Verder houdt de Belastingdienst in de gewijzigde Leidraad een flinke slag om de arm bij de uitleg dat de Belastingdienst met het WHOA- akkoord beter af moet zijn dan met een faillissement. Op het moment dat een saneringsvoorstel wordt gedaan is meestal niet duidelijk hoe hoog de belastingschuld precies is en waarop de Belastingdienst zich overigens kan verhalen. Denk daarbij aan het bodemvoorrecht. Op grond daarvan kan de Belastingdienst zich verhalen op activa, die formeel niet van de belastingplichtige is, maar wél van belang is voor de vraag of de Belastingdienst met een WHOA-akkoord beter af is dan ingeval van een officieel faillissement.
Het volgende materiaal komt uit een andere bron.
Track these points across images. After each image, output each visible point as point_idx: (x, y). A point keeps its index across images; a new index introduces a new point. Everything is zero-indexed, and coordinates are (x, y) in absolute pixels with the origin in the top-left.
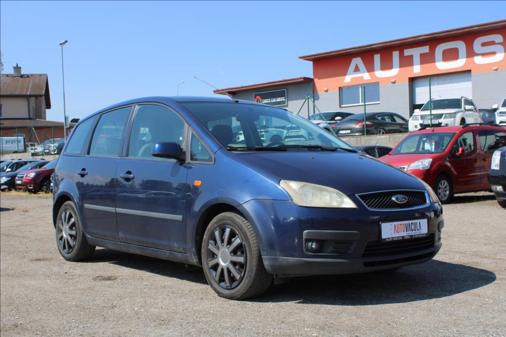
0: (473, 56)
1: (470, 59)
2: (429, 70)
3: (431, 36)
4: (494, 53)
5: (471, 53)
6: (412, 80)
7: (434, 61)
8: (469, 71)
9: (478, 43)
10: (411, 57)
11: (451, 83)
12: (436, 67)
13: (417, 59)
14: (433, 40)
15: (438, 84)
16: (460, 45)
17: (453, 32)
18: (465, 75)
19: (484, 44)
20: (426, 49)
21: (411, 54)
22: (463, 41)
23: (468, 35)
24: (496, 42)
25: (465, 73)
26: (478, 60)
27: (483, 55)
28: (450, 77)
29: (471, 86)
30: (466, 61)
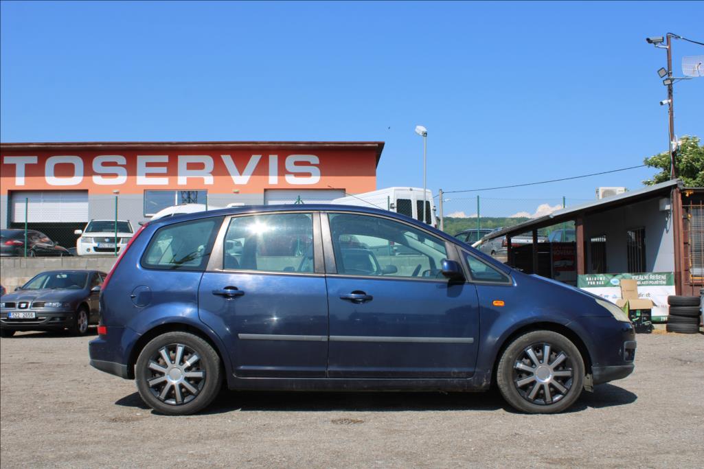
0: (91, 175)
1: (88, 178)
2: (35, 183)
3: (45, 146)
4: (115, 175)
5: (89, 172)
6: (12, 193)
7: (43, 175)
8: (86, 191)
9: (97, 162)
10: (13, 166)
11: (63, 201)
12: (45, 182)
13: (20, 169)
14: (44, 152)
15: (45, 201)
16: (77, 162)
17: (72, 146)
18: (81, 195)
19: (104, 164)
20: (33, 160)
21: (13, 163)
22: (80, 157)
23: (88, 152)
24: (119, 163)
25: (81, 192)
26: (97, 180)
27: (104, 175)
28: (61, 195)
29: (87, 208)
30: (83, 179)
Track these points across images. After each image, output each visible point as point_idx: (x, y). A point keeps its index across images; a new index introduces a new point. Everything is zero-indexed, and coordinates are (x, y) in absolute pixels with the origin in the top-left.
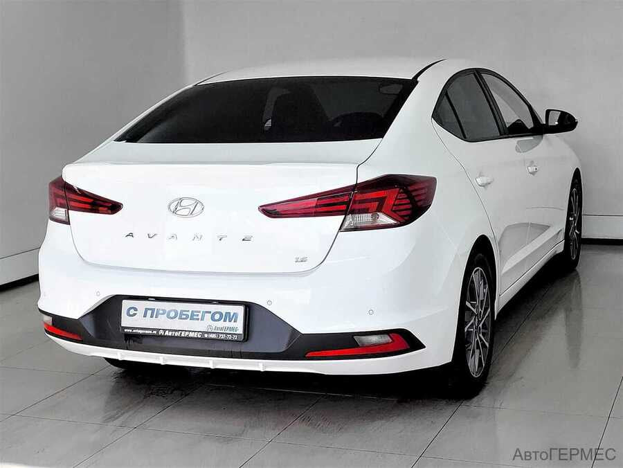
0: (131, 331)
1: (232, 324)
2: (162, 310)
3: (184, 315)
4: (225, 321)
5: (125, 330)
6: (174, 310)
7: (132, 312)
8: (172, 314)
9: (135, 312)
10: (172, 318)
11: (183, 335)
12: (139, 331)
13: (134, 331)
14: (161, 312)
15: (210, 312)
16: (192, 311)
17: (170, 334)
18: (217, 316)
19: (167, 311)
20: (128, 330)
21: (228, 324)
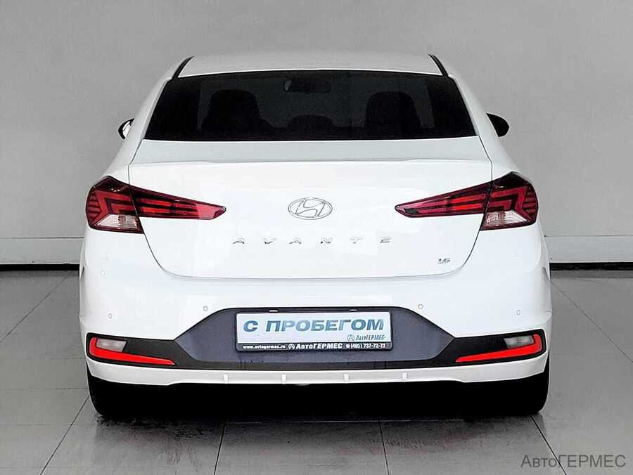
0: (252, 347)
1: (377, 332)
2: (290, 322)
3: (318, 325)
4: (368, 329)
5: (245, 347)
6: (305, 321)
7: (251, 326)
8: (303, 326)
9: (255, 326)
10: (303, 330)
11: (319, 347)
12: (263, 347)
13: (256, 347)
14: (288, 324)
15: (350, 321)
16: (328, 321)
17: (303, 347)
18: (359, 325)
19: (296, 323)
20: (248, 347)
21: (372, 332)
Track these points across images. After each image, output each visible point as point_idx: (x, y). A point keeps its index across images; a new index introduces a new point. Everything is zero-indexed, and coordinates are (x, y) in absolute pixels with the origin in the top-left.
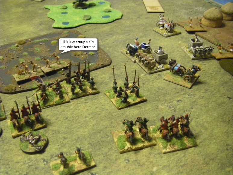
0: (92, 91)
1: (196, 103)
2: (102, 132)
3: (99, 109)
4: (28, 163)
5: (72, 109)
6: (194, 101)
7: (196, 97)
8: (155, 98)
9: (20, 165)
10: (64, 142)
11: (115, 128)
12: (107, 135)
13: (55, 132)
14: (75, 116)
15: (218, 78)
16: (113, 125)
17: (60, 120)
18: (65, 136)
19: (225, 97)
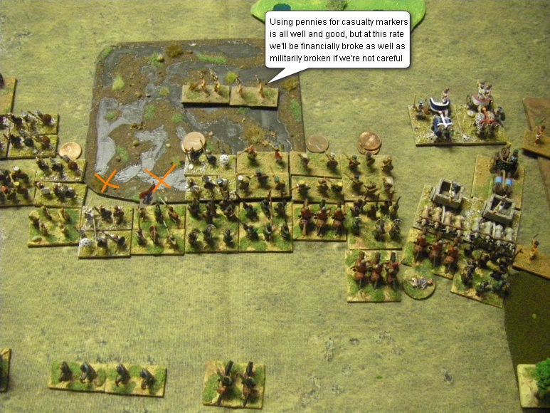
0: (225, 248)
1: (379, 359)
2: (196, 347)
3: (217, 297)
4: (79, 352)
5: (177, 276)
6: (379, 353)
7: (389, 346)
8: (320, 315)
9: (67, 349)
10: (136, 338)
11: (218, 348)
12: (199, 356)
13: (134, 313)
14: (175, 293)
15: (471, 319)
16: (220, 340)
17: (150, 292)
18: (144, 327)
19: (442, 370)
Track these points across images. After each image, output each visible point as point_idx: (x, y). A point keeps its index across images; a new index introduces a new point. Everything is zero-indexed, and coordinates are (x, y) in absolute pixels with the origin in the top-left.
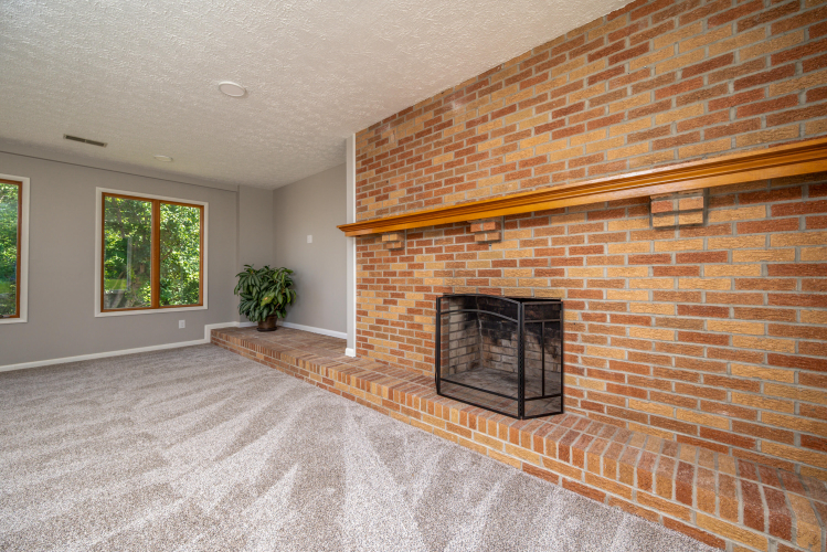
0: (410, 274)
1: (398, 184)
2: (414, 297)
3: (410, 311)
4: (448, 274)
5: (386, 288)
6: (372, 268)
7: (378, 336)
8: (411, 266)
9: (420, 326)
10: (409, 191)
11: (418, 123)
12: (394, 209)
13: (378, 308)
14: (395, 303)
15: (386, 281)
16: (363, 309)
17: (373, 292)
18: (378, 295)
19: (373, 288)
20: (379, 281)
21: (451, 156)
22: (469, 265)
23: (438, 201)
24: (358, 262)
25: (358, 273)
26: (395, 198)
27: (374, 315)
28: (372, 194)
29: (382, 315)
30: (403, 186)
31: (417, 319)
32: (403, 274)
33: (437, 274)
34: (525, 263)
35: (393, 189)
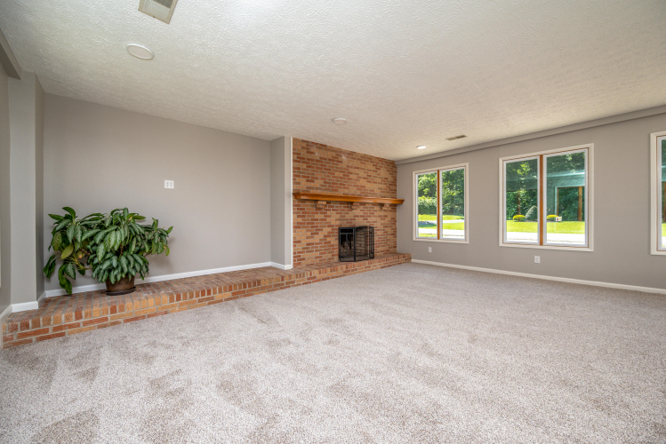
0: (325, 220)
1: (319, 177)
2: (326, 230)
3: (325, 236)
4: (340, 220)
5: (312, 227)
6: (304, 216)
7: (308, 252)
8: (326, 216)
9: (330, 242)
10: (325, 182)
11: (329, 155)
12: (317, 189)
13: (307, 238)
14: (317, 234)
15: (313, 223)
16: (297, 240)
17: (304, 230)
18: (307, 231)
19: (304, 227)
20: (308, 223)
21: (341, 175)
22: (348, 217)
23: (337, 190)
24: (294, 213)
25: (294, 219)
26: (318, 183)
27: (305, 242)
28: (304, 177)
29: (310, 241)
30: (322, 179)
31: (328, 239)
32: (322, 220)
33: (336, 220)
34: (361, 216)
35: (317, 178)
Ook de positie van de bestuurder blijft met het gewijzigde beleid vaag. Als de Belastingdienst van mening is dat sprake is van bestuurdersaansprakelijkheid zal de Belastingdienst op grond van de Leidraad Invordering in principe niet meewerken aan een WHOA-akkoord. Op dat moment staat evenwel niet vast dat sprake is van bestuurdersaansprakelijkheid. Daar beslist immers niet de Belastingdienst over, maar de rechter. Het kan dus zijn dat de Belastingdienst naar achteraf blijkt ten onrechte haar steun heeft onthouden aan een WHOA-akkoord.
Kortom, de wijzigingen in de Leidraad zijn per saldo boterzacht. Je hebt dus een goede juridisch adviseur nodig die samen met de accountant op basis van een goed verhaal de Belastingdienst meekrijgt.